## EXERCISE
From the entries below, count the lines holding the word "logic" and give nothing but the number.
Segment Start: ENTRIES PROVIDED
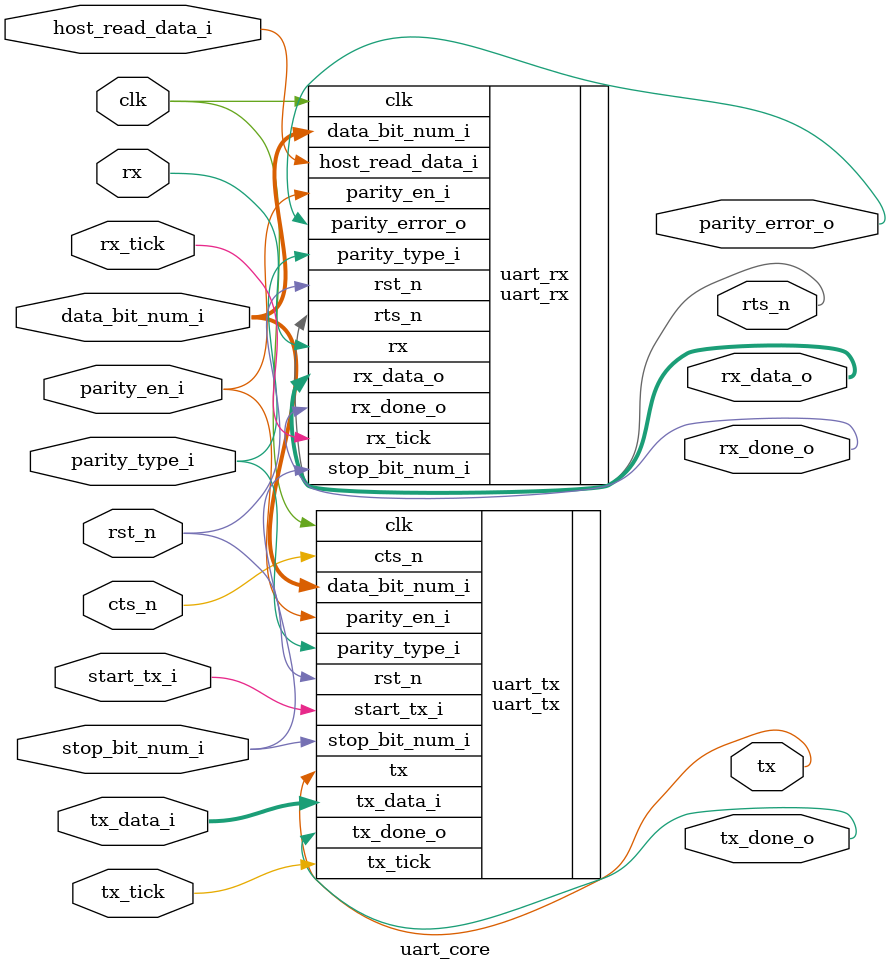
<source format=sv>
module uart_core (
    //Global signals
    input                  clk,
    input                  rst_n,
    input         [1 :0]   data_bit_num_i,
    input                  parity_en_i,
    input                  parity_type_i,
    input                  stop_bit_num_i,

    //Register block - tx - peripheral
    input         [31:0]   tx_data_i,
    input                  start_tx_i,
    input                  cts_n,
    input                  tx_tick,
    output  logic          tx_done_o,
    output  logic          tx,

    //Register block - rx - peripheral
    input                  rx,
    input                  rx_tick,
    input                  host_read_data_i,
    output  logic          rts_n,
    output  logic          rx_done_o, 
    output  logic          parity_error_o,
    output  logic [31:0]   rx_data_o
);

    uart_tx uart_tx (
        .clk(clk),
        .rst_n(rst_n),
        .tx_tick(tx_tick),
        .tx_data_i(tx_data_i),
        .data_bit_num_i(data_bit_num_i),
        .start_tx_i(start_tx_i),
        .parity_en_i(parity_en_i),
        .parity_type_i(parity_type_i),
        .stop_bit_num_i(stop_bit_num_i),
        .tx_done_o(tx_done_o),
        .cts_n(cts_n),
        .tx(tx)
    );

    uart_rx uart_rx (
        .clk(clk),
        .rst_n(rst_n),
        .rx_tick(rx_tick),
        .data_bit_num_i(data_bit_num_i),
        .parity_en_i(parity_en_i),
        .host_read_data_i(host_read_data_i),
        .parity_type_i(parity_type_i),
        .stop_bit_num_i(stop_bit_num_i),
        .rx_done_o(rx_done_o),
        .parity_error_o(parity_error_o),
        .rx_data_o(rx_data_o),
        .rx(rx),
        .rts_n(rts_n)
    );
    
endmodule
</source>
Segment End: ENTRIES PROVIDED
## THE COMPLETED TASK
6